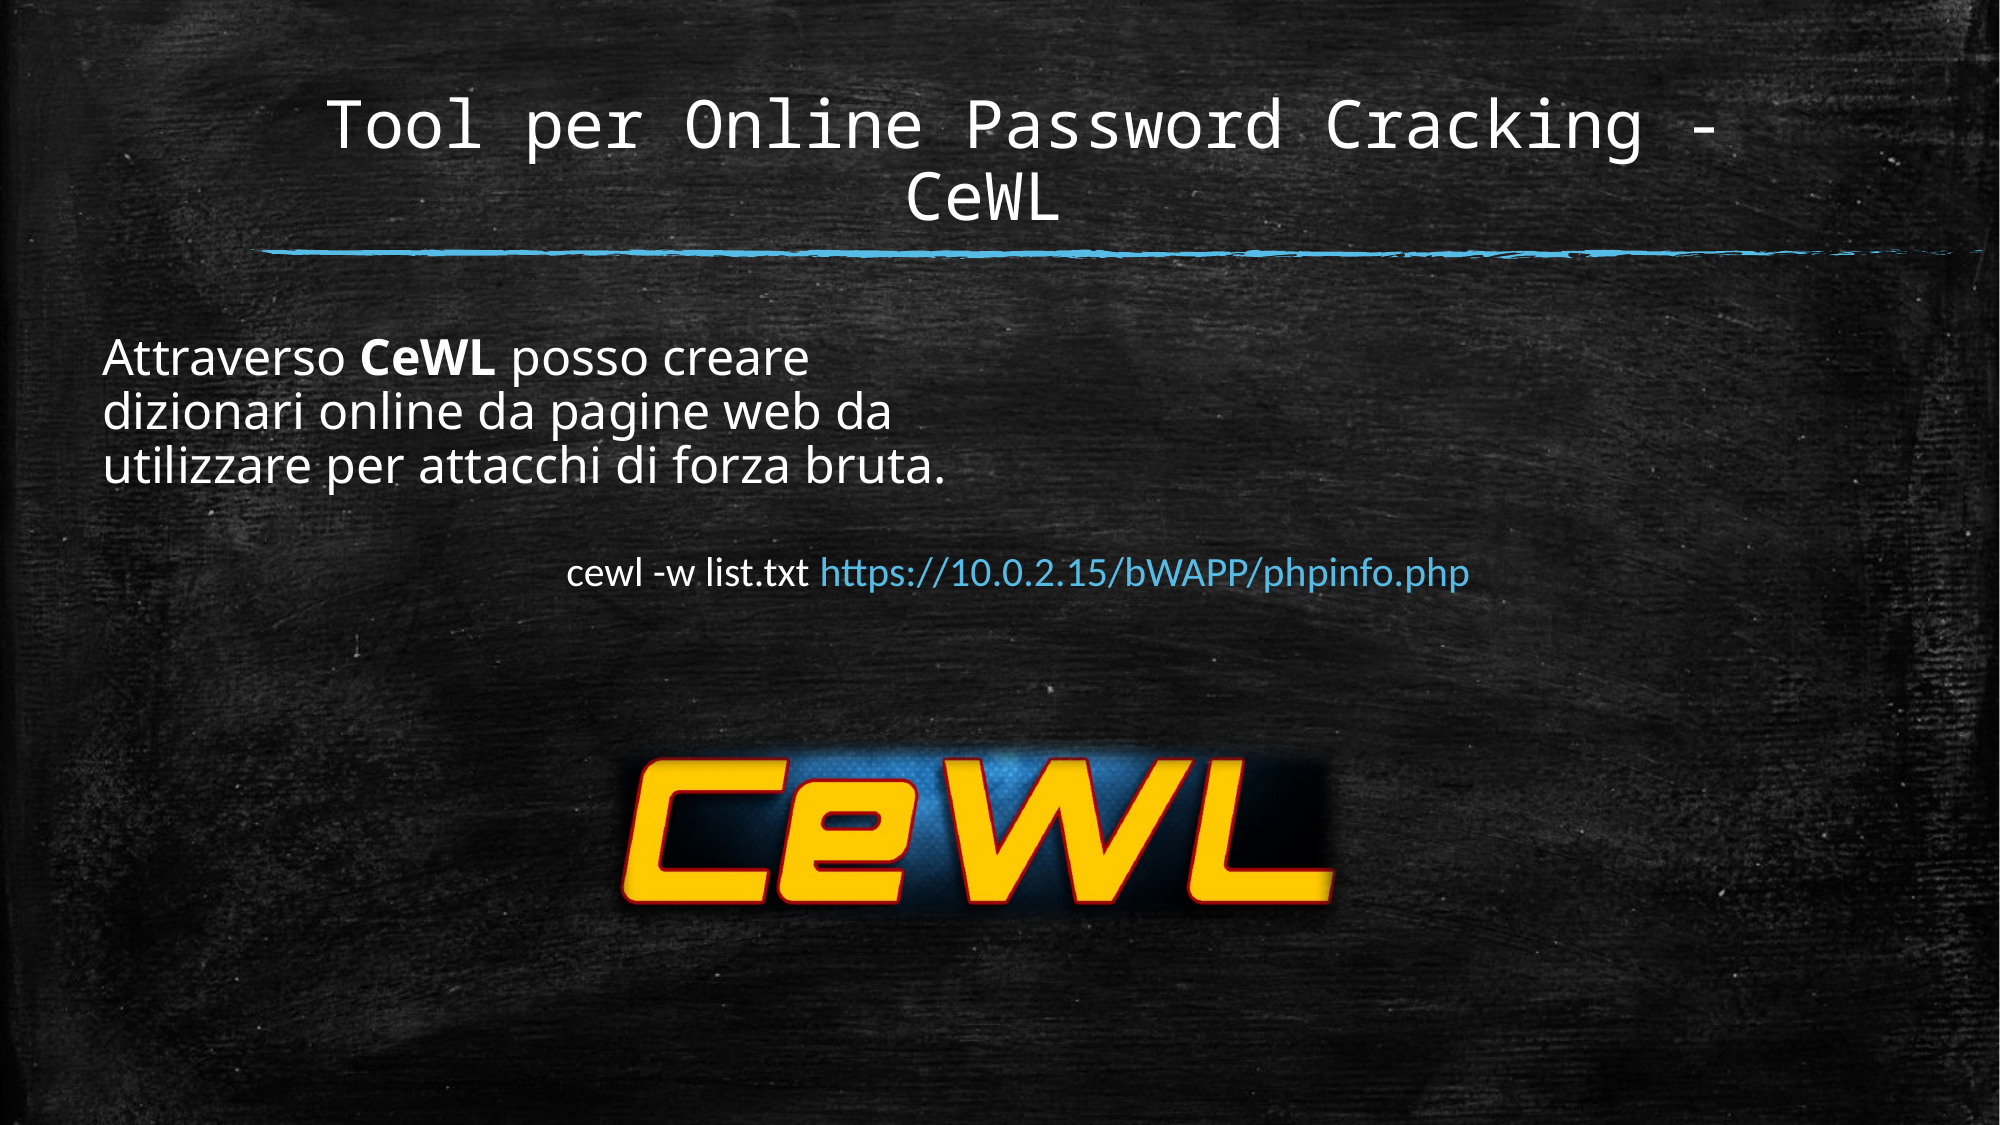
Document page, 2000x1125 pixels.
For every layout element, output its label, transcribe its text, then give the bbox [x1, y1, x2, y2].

text_box cewl -w list.txt https://10.0.2.15/bWAPP/phpinfo.php [551, 537, 1486, 603]
picture [599, 737, 1350, 933]
text_box Attraverso CeWL posso creare dizionari online da pagine web da utilizzare per attacchi di forza bruta. [87, 324, 963, 502]
text_box Tool per Online Password Cracking - CeWL [274, 75, 1775, 243]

= = = = =

**Exercise requirements:**
Every line above should be retyped exactly; the pictures do not belong in the copy.

**Response:**
Document page, 2000x1125 pixels.
For every layout element, output its label, transcribe its text, then give the bbox [x1, y1, x2, y2].

text_box cewl -w list.txt https://10.0.2.15/bWAPP/phpinfo.php [551, 537, 1486, 603]
picture [599, 737, 1350, 933]
text_box Attraverso CeWL posso creare dizionari online da pagine web da utilizzare per attacchi di forza bruta. [87, 324, 963, 502]
text_box Tool per Online Password Cracking - CeWL [274, 75, 1775, 243]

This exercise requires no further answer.